Content starts
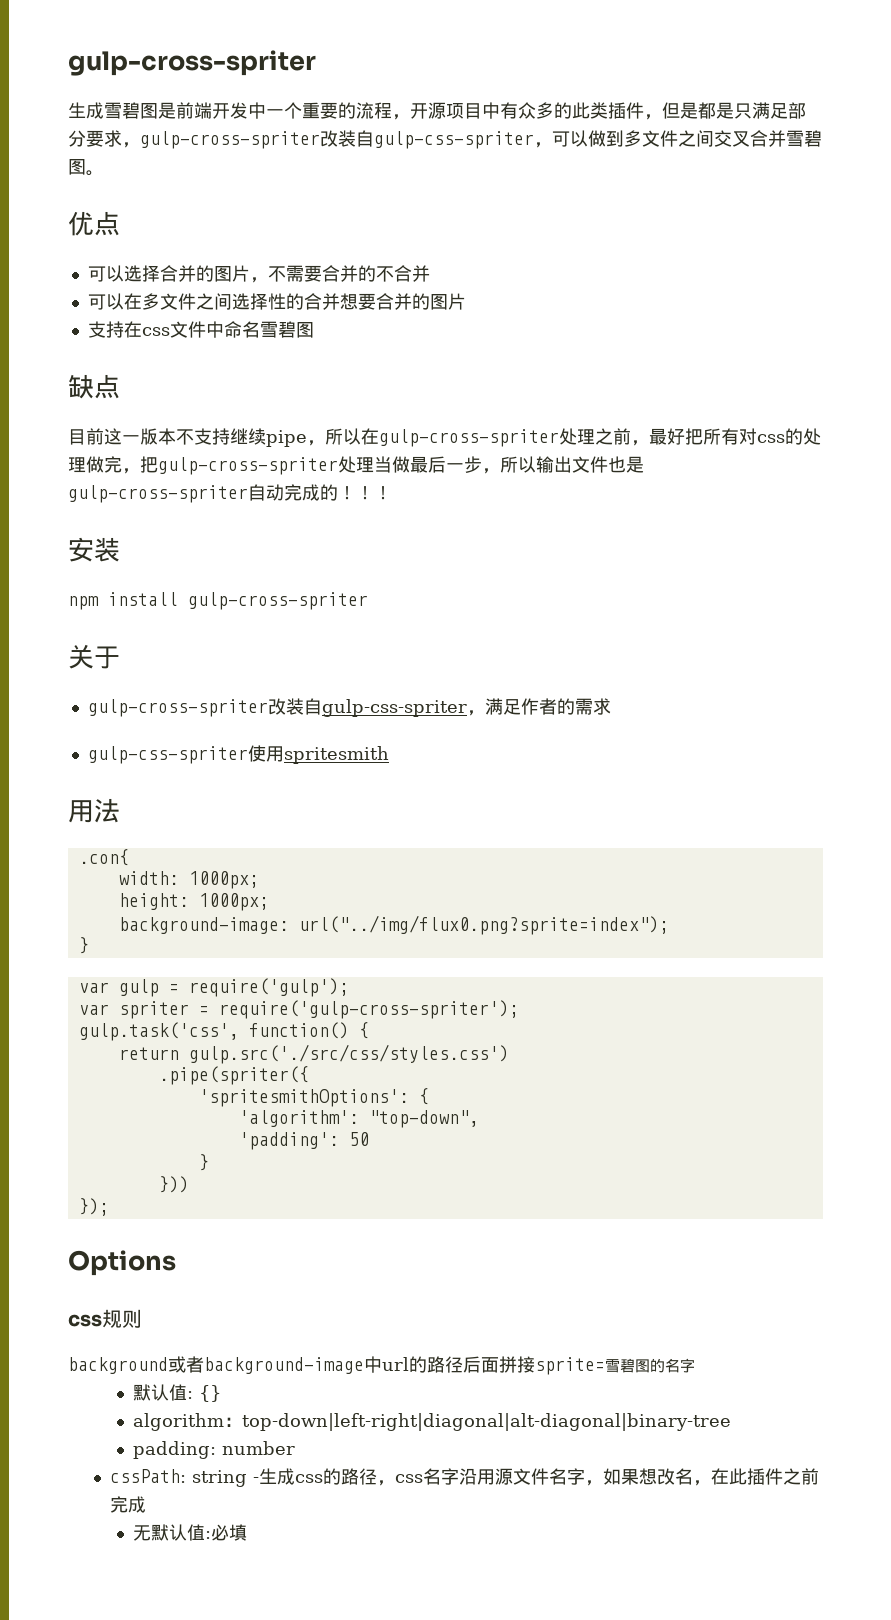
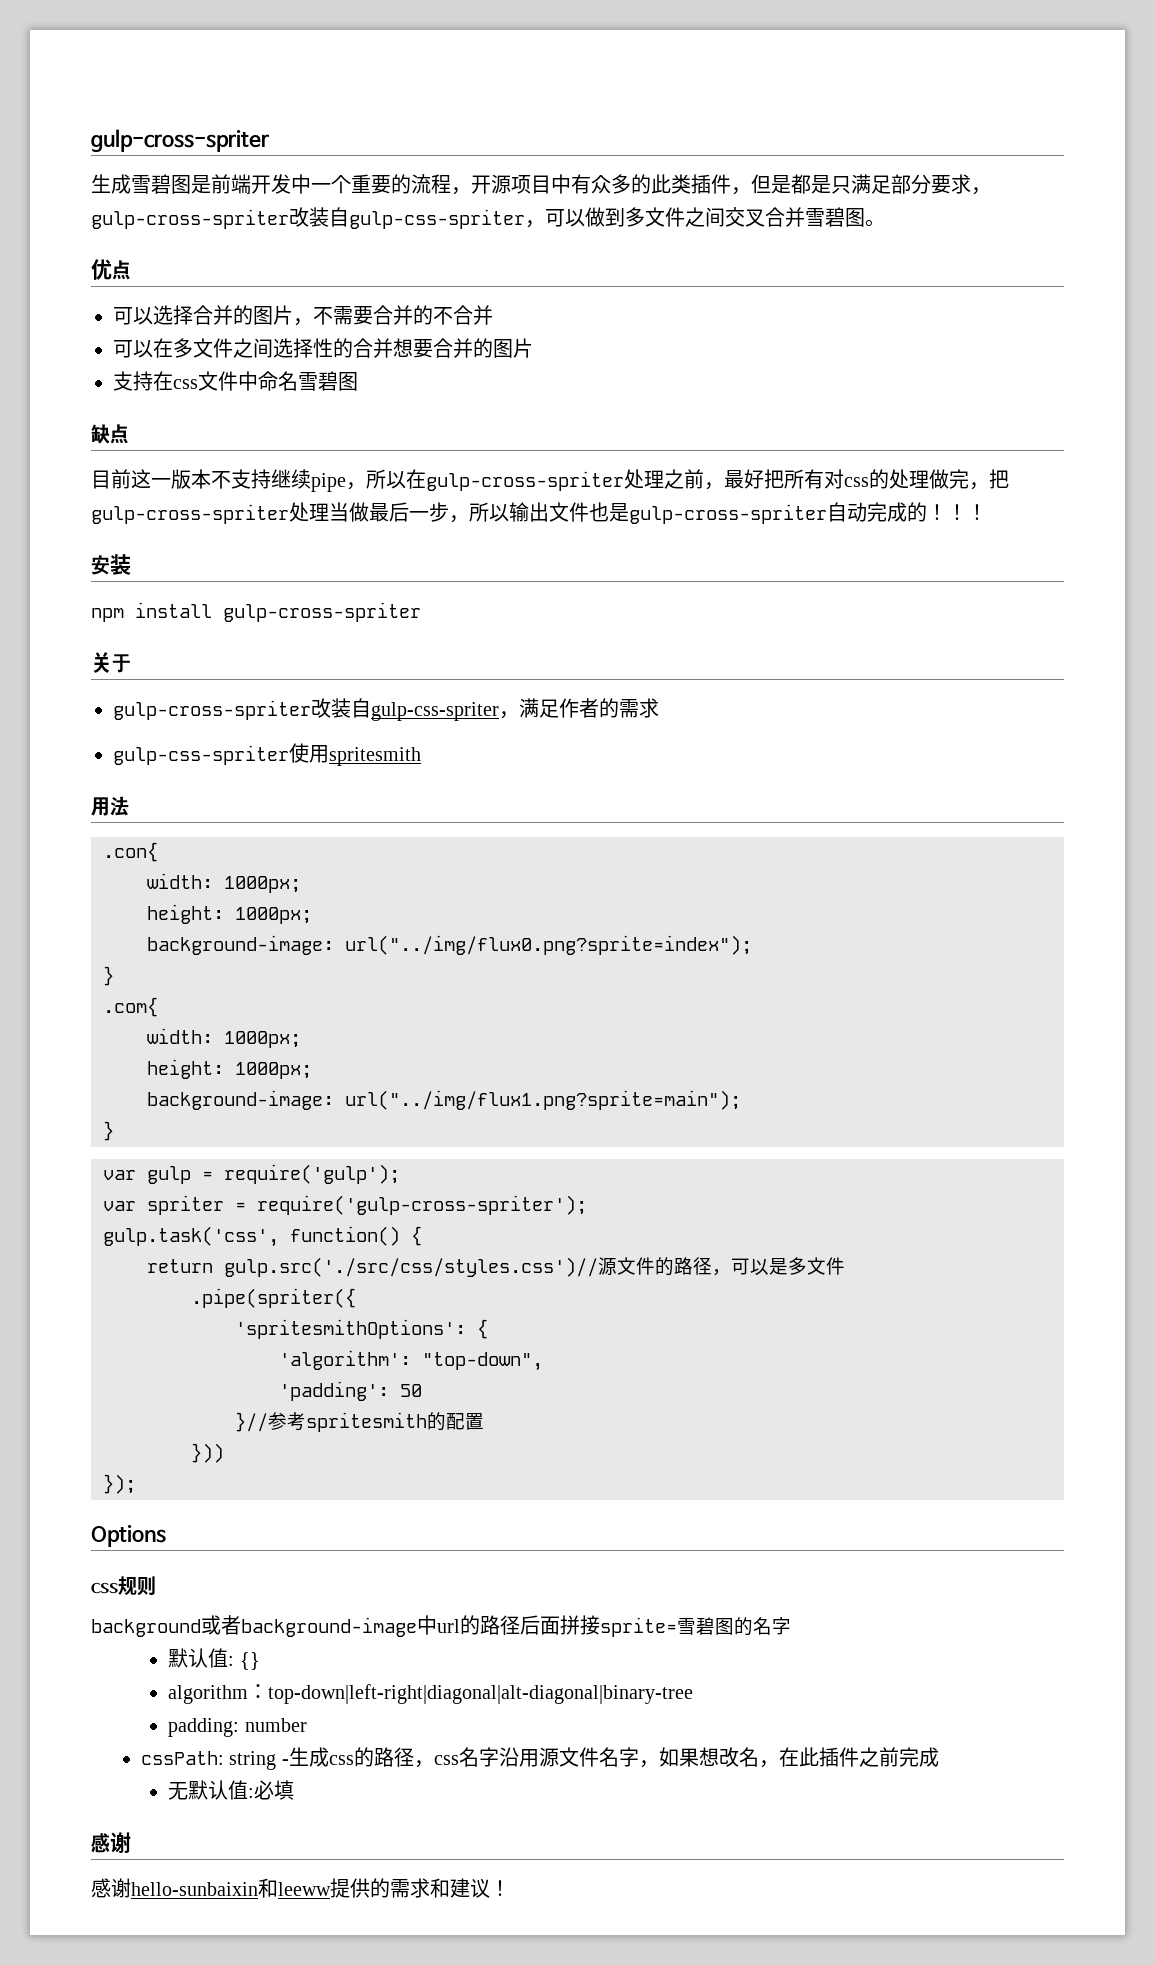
(89, 945) none -> [103,997,158,1017] [147,1028,301,1048] [147,1059,312,1079] [147,1090,741,1110] [103,1121,114,1141] // .com{ // width: 1000px; // height: 1000px; // background-image: url("../img/flux1.png?sprite=main"); // }
[188,1044,509,1064] gulp.src('./src/css/styles.css') -> [224,1257,845,1277] gulp.src('./src/css/styles.css')//源文件的路径，可以是多文件
[198,1154,209,1171] } -> [235,1412,484,1432] }//参考spritesmith的配置
(248, 1532) none -> [91,1832,131,1853] [91,1878,510,1898] // 感谢 // 感谢hello-sunbaixin和leeww提供的需求和建议！

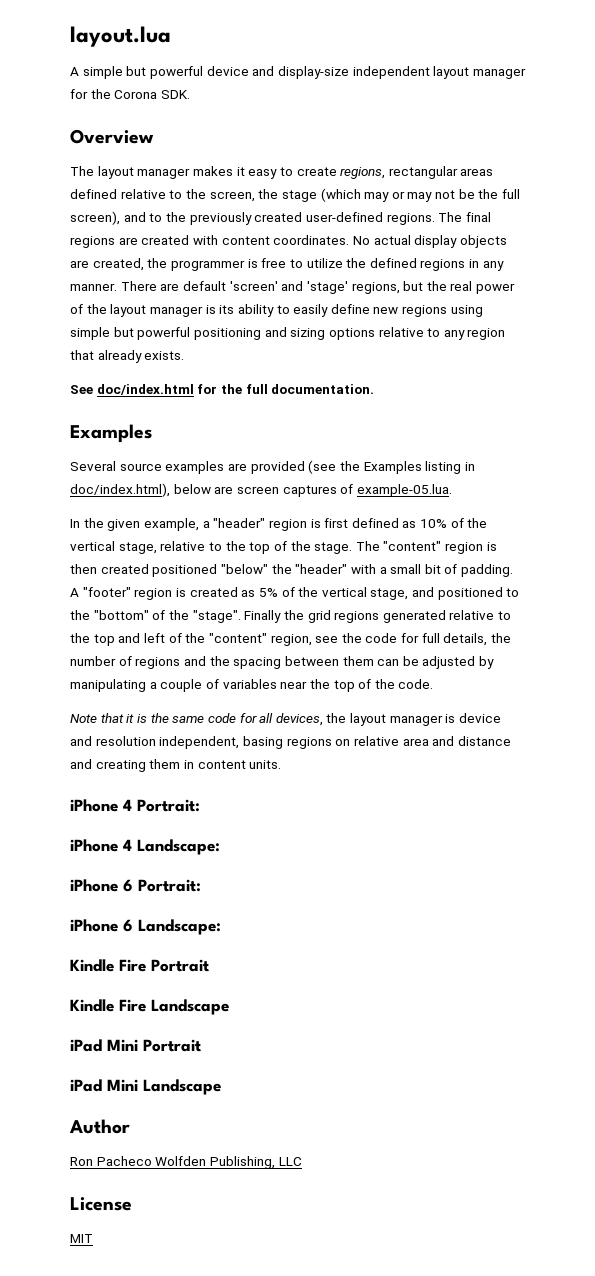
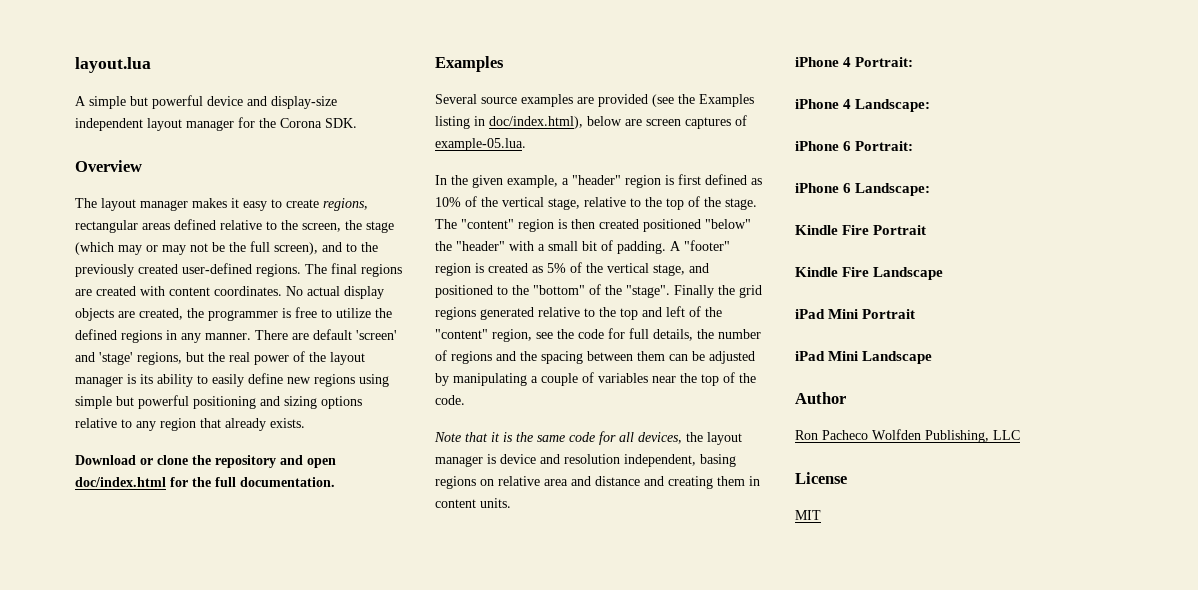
[70,385,93,394] See -> [75,455,336,468] Download or clone the repository and open

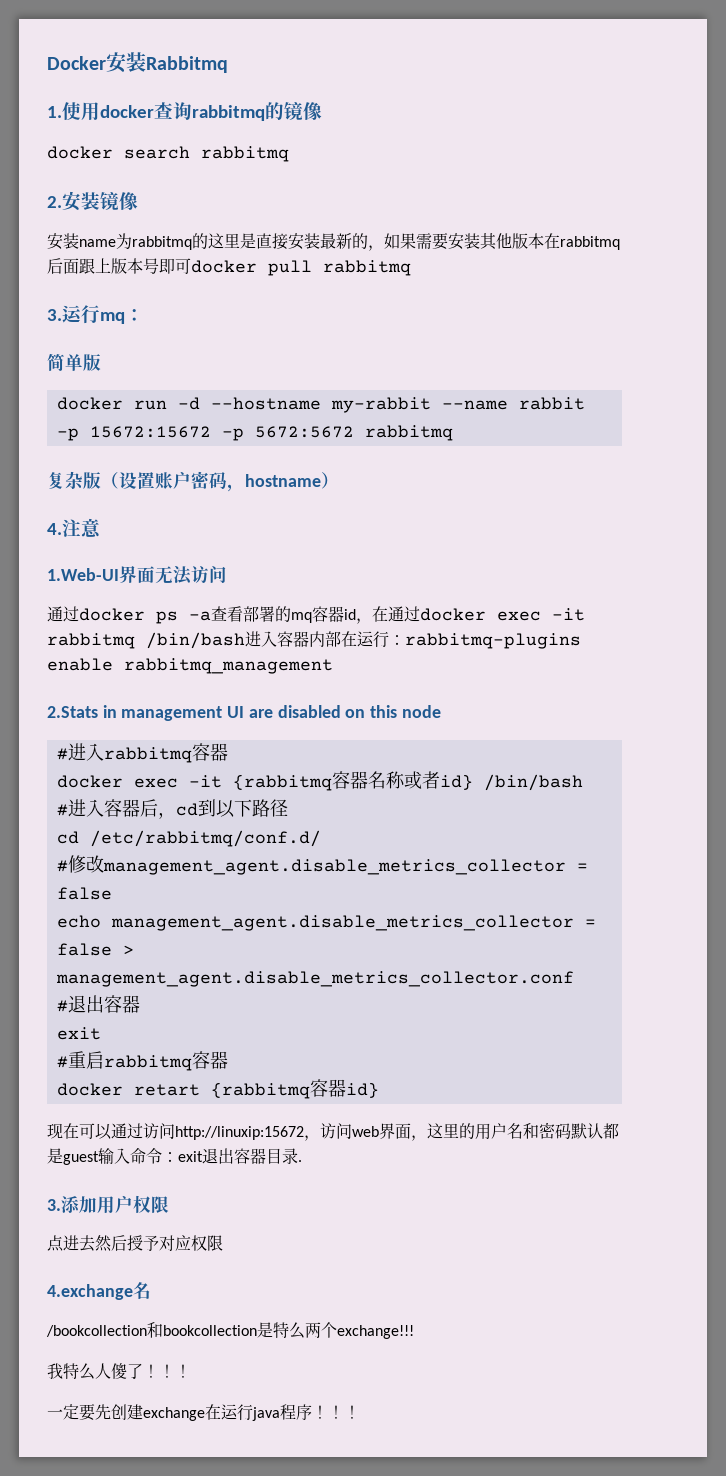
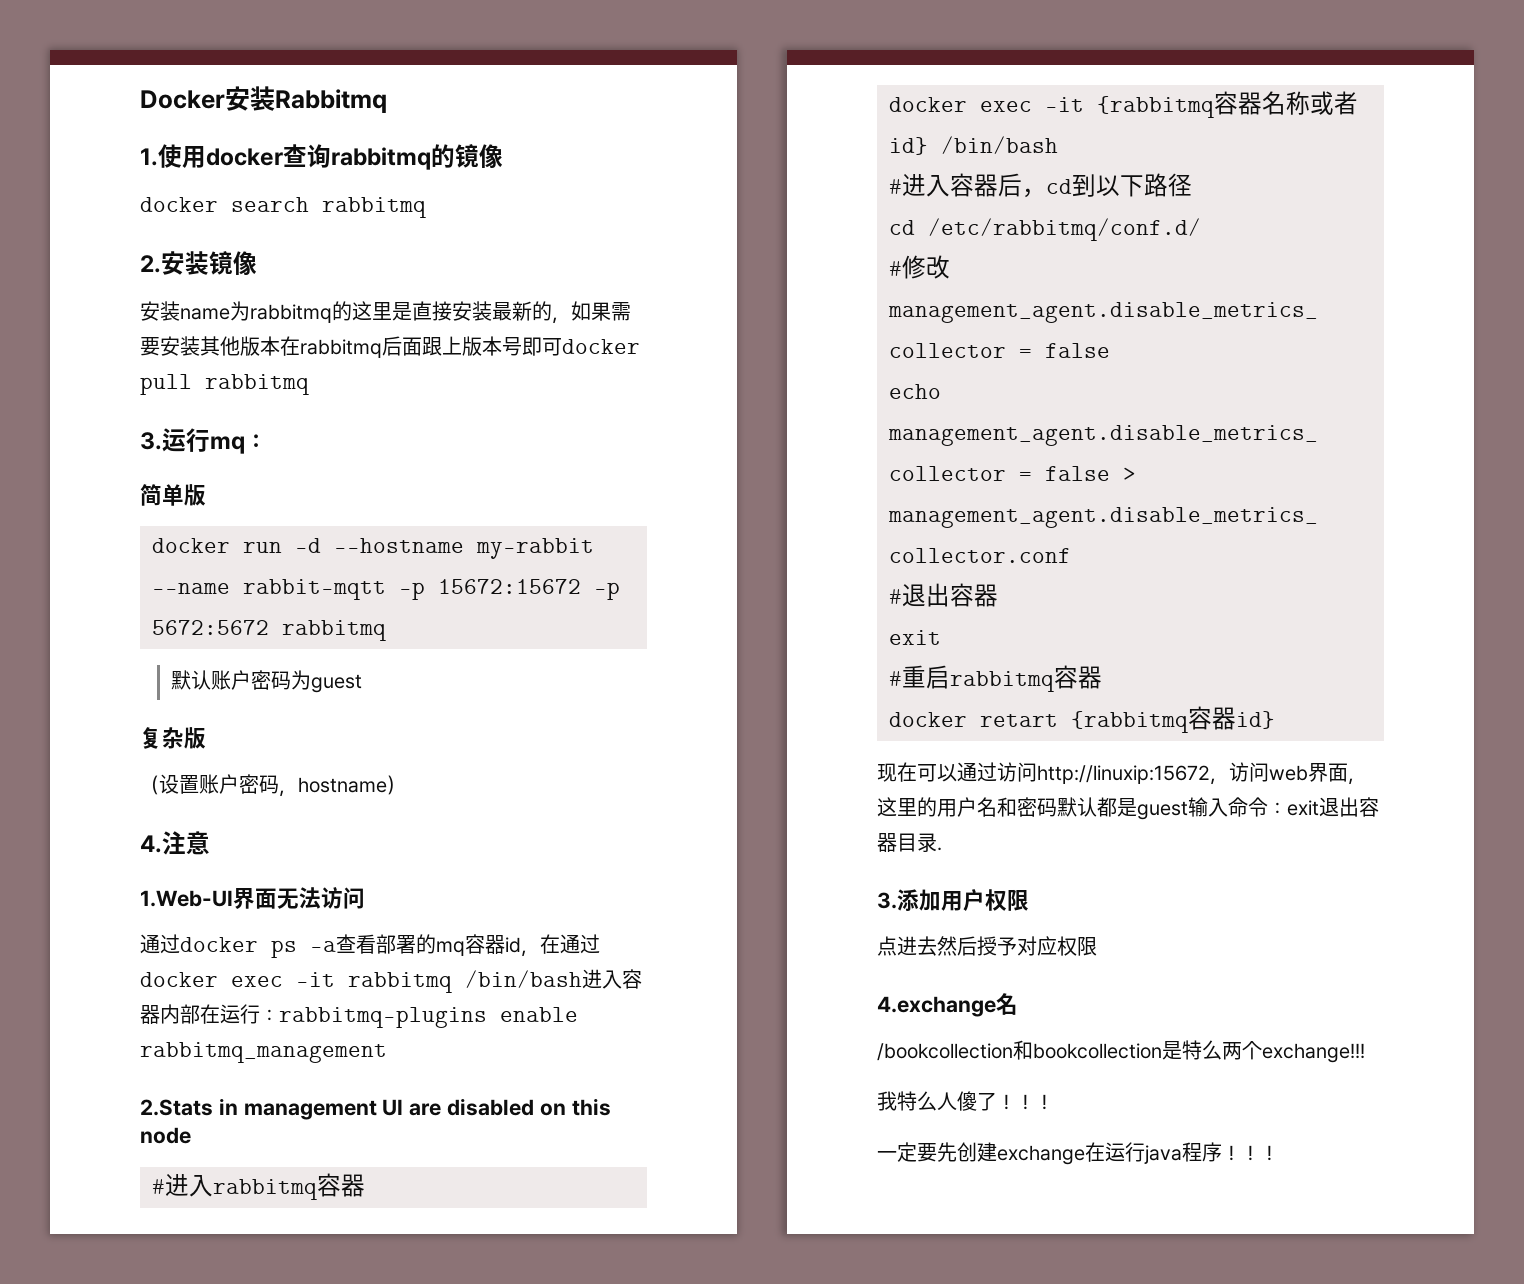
[518,397,585,410] rabbit -> [243,579,386,600] rabbit-mqtt
(453, 433) none -> [171,670,363,693] // 默认账户密码为guest
(101, 480) none -> (206, 738) //

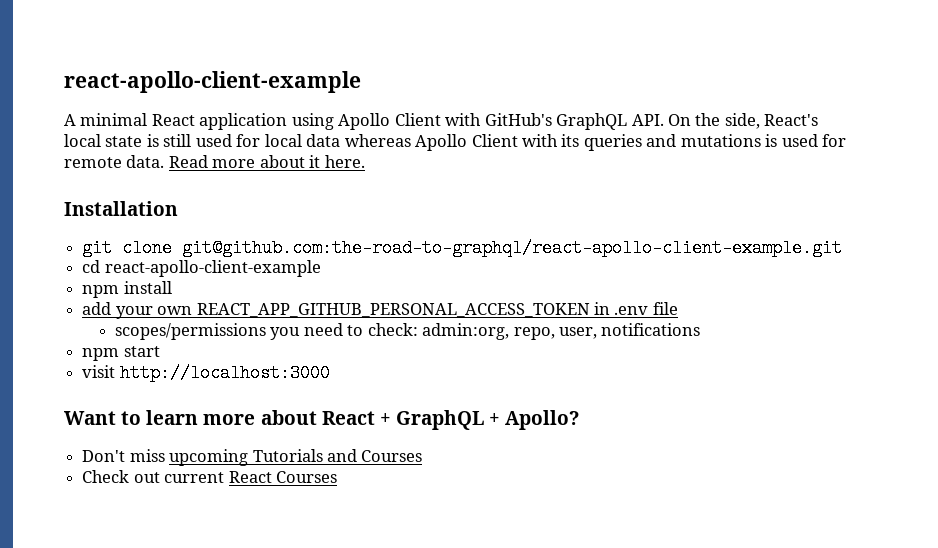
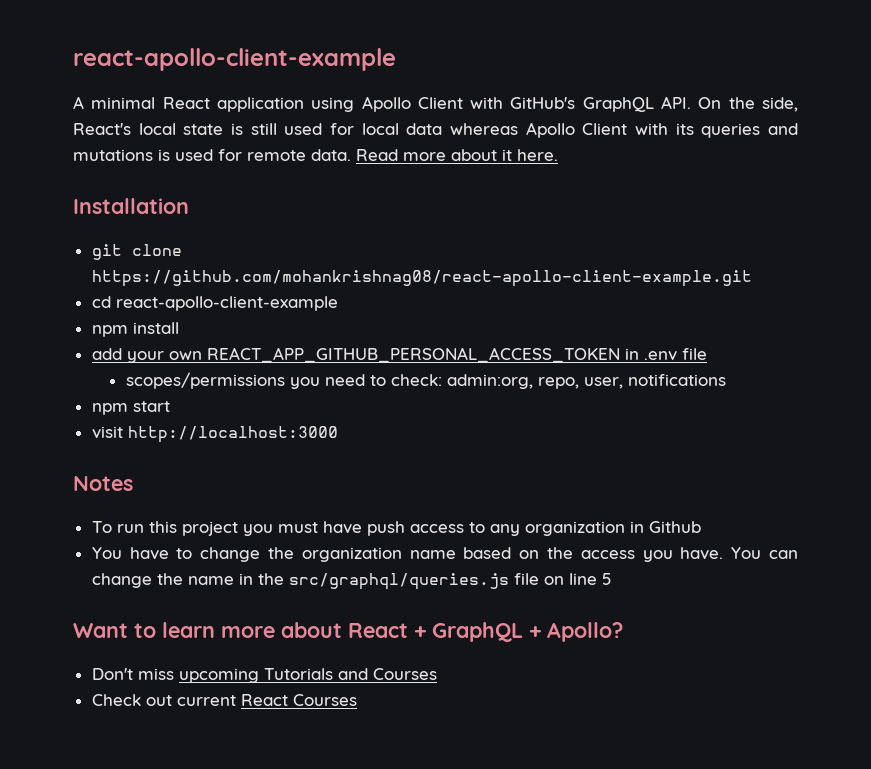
[182,239,843,257] git@github.com:the-road-to-graphql/react-apollo-client-example.git -> [91,270,752,287] https://github.com/mohankrishnag08/react-apollo-client-example.git
(330, 373) none -> [73,476,133,491] [91,521,701,536] [91,547,798,562] [91,573,612,590] // Notes // To run this project you must have push access to any organization in Github // You have to change the organization name based on the access you have. You can change the name in the src/graphql/queries.js file on line 5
Content ends
• [Exercise directions]: Could you restate every record above word for word, leaving the pictures out?

• [Task result]:
(89, 945) none -> [103,997,158,1017] [147,1028,301,1048] [147,1059,312,1079] [147,1090,741,1110] [103,1121,114,1141] // .com{ // width: 1000px; // height: 1000px; // background-image: url("../img/flux1.png?sprite=main"); // }
[188,1044,509,1064] gulp.src('./src/css/styles.css') -> [224,1257,845,1277] gulp.src('./src/css/styles.css')//源文件的路径，可以是多文件
[198,1154,209,1171] } -> [235,1412,484,1432] }//参考spritesmith的配置
(248, 1532) none -> [91,1832,131,1853] [91,1878,510,1898] // 感谢 // 感谢hello-sunbaixin和leeww提供的需求和建议！

[70,385,93,394] See -> [75,455,336,468] Download or clone the repository and open

[518,397,585,410] rabbit -> [243,579,386,600] rabbit-mqtt
(453, 433) none -> [171,670,363,693] // 默认账户密码为guest
(101, 480) none -> (206, 738) //

[182,239,843,257] git@github.com:the-road-to-graphql/react-apollo-client-example.git -> [91,270,752,287] https://github.com/mohankrishnag08/react-apollo-client-example.git
(330, 373) none -> [73,476,133,491] [91,521,701,536] [91,547,798,562] [91,573,612,590] // Notes // To run this project you must have push access to any organization in Github // You have to change the organization name based on the access you have. You can change the name in the src/graphql/queries.js file on line 5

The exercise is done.